Post Pulwama​ fidayeen attack, Tensions on rising between India and Pakistan, but Washington seems least bothered

Last week, 40 paramilitary police officers were killed in a terrorist attack in Kashmir, a disputed Himalayan territory that both India and Pakistan claim in its entirety. The attack, the worst in the territory in decades, quickly spiraled into a major standoff between the two nuclear-armed rivals.

Indian Prime Minister Narendra Modi promised to avenge the fallen. “We will give a befitting reply, our neighbor will not be allowed to destabilize us,” Modi said. Jaish-e-Muhammad, a militant group based in Pakistan, asserted responsibility for the attack, but Pakistani Prime Minister Imran Khan nevertheless warned India against any retaliation. All this is playing out just months before India’s general election, and there have been reports of attacks on Kashmiris.

The fraught situation in South Asia, however, does not seem to have generated much concern in one place: Washington.

“India’s way off the radar screen to begin with,” Alyssa Ayres, a senior fellow for India, Pakistan and South Asia at the Council on Foreign Relations, told WorldViews, particularly when compared with China, Europe and the Middle East. “People are just not aware. They’re just not focused” on India, Ayres said.

The attack occurred at the same time as the Munich Security Conference was being held, she noted, but garnered little attention. “I don’t think I saw any sign that there was any comment about this potential escalation in South Asia, which is directly related to stability in Afghanistan,” Ayres said.

Tanvi Madan, director of the India Project at the Brookings Institution, said, “India tends to fall below the radar.” The muted response by foreign policy analysts and the pundit class in Washington could also be partly attributed, according to Madan, to India’s customary restraint in response to such attacks in the past.

“There was a lot going on,” said Vipin Narang, an associate professor of political science at the Massachusetts Institute of Technology who focuses on nuclear nonproliferation and South Asia.

The attack also occurred one day before President Trump declared a national emergency to build a wall along the U.S. border with Mexico and while two factions, one of which is strongly supported by the United States, claim control of Venezuela.

The Kashmir attack, while striking in magnitude, also targeted security forces, not civilians. “An attack on security forces is not an irregular thing,” Narang said.

The Trump administration, however, has not been entirely silent. Secretary of State Mike Pompeo tweeted his condemnation of the attack and said Pakistan cannot “provide safe haven for terrorists.” National security adviser John Bolton spoke with his Indian counterpart, Ajit Doval, by phone and tweeted his condolences (though the account he tagged in his tweet was not Doval’s but a fan account).

“The response — calling on Pakistan to crack down on military organizations, the Bolton call released by both sides, the joint statement calling to crack down on terrorism — that’s all good, but we’ve done that before,” Narang said. “It’s the standard response, but, to me, it’s boilerplate.”
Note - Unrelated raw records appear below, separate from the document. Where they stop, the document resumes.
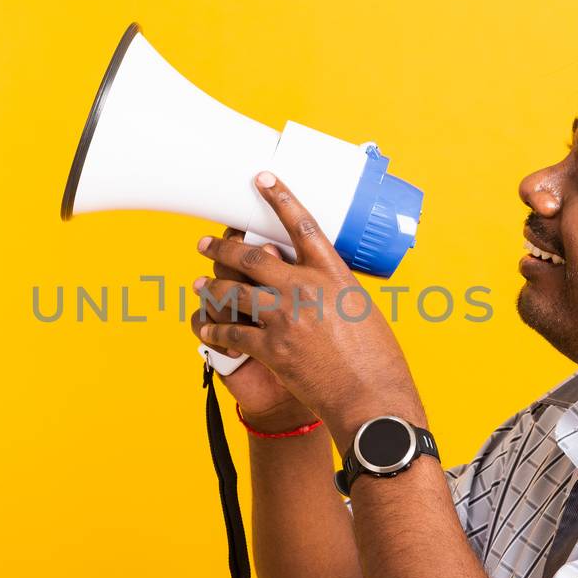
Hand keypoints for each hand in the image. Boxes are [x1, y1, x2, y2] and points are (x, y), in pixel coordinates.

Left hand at [193, 172, 425, 448]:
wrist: (371, 398)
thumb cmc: (378, 359)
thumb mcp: (363, 309)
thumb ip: (336, 291)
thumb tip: (320, 283)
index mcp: (334, 274)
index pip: (302, 224)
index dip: (280, 197)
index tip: (262, 179)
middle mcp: (306, 289)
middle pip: (253, 257)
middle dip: (224, 247)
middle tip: (206, 242)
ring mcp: (286, 317)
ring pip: (234, 292)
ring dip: (212, 286)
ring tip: (200, 282)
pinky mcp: (272, 348)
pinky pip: (231, 331)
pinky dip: (215, 328)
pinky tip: (205, 325)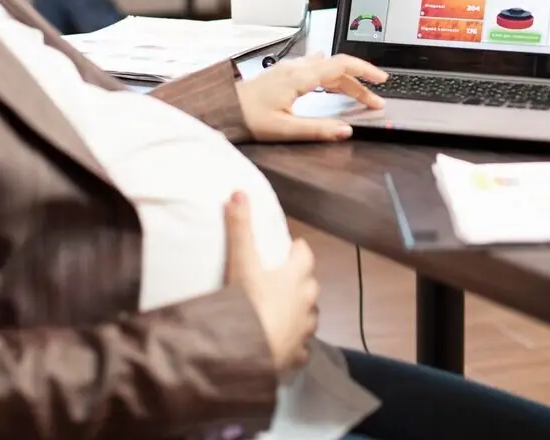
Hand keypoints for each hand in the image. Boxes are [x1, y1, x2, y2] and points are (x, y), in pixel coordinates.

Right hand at [224, 193, 318, 372]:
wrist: (249, 352)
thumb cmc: (248, 304)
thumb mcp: (241, 263)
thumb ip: (240, 228)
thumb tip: (239, 193)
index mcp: (296, 277)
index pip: (305, 255)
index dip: (297, 250)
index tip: (290, 248)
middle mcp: (307, 301)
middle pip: (309, 284)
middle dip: (300, 281)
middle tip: (282, 279)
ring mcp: (305, 330)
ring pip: (310, 315)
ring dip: (300, 311)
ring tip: (284, 311)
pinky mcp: (298, 355)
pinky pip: (302, 348)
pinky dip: (296, 344)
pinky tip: (286, 346)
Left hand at [236, 54, 387, 141]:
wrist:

“I suspect there’s probably pretty close coordination or at least communication with the U.S. to try to see what can be done,” Madan said.

The lack of greater public involvement from foreign policy officials in the Trump administration and from foreign policy experts in Washington more broadly could signal a worrying lack of attention.

“One of the things that does concern me about having a kind of opaque process in the U.S. — a lot of what’s important about diplomacy is public signaling,” Ayres said. “The pundit community can be helpful in pointing out failures that our own government should take on. If [the government is] already active, then great, but if they’re not, and you don’t have an active foreign policy community paying any attention at all, that’s the real problem.”

“I just don’t know if a tweet from Pompeo is sufficient diplomacy,” she said.

On the other hand, having fewer people who don’t closely follow the region weigh in on a complex and volatile situation might not be such a bad thing.

“Not all attention is necessarily good or stabilizing,” said Madan, adding that she wouldn’t want pundit-class discussion that breezes by the complexities of the situation.

“At some point, the U.S. can only do damage by getting involved when it comes to South Asia,” Narang said. “At least so far Trump hasn’t tweeted about it.”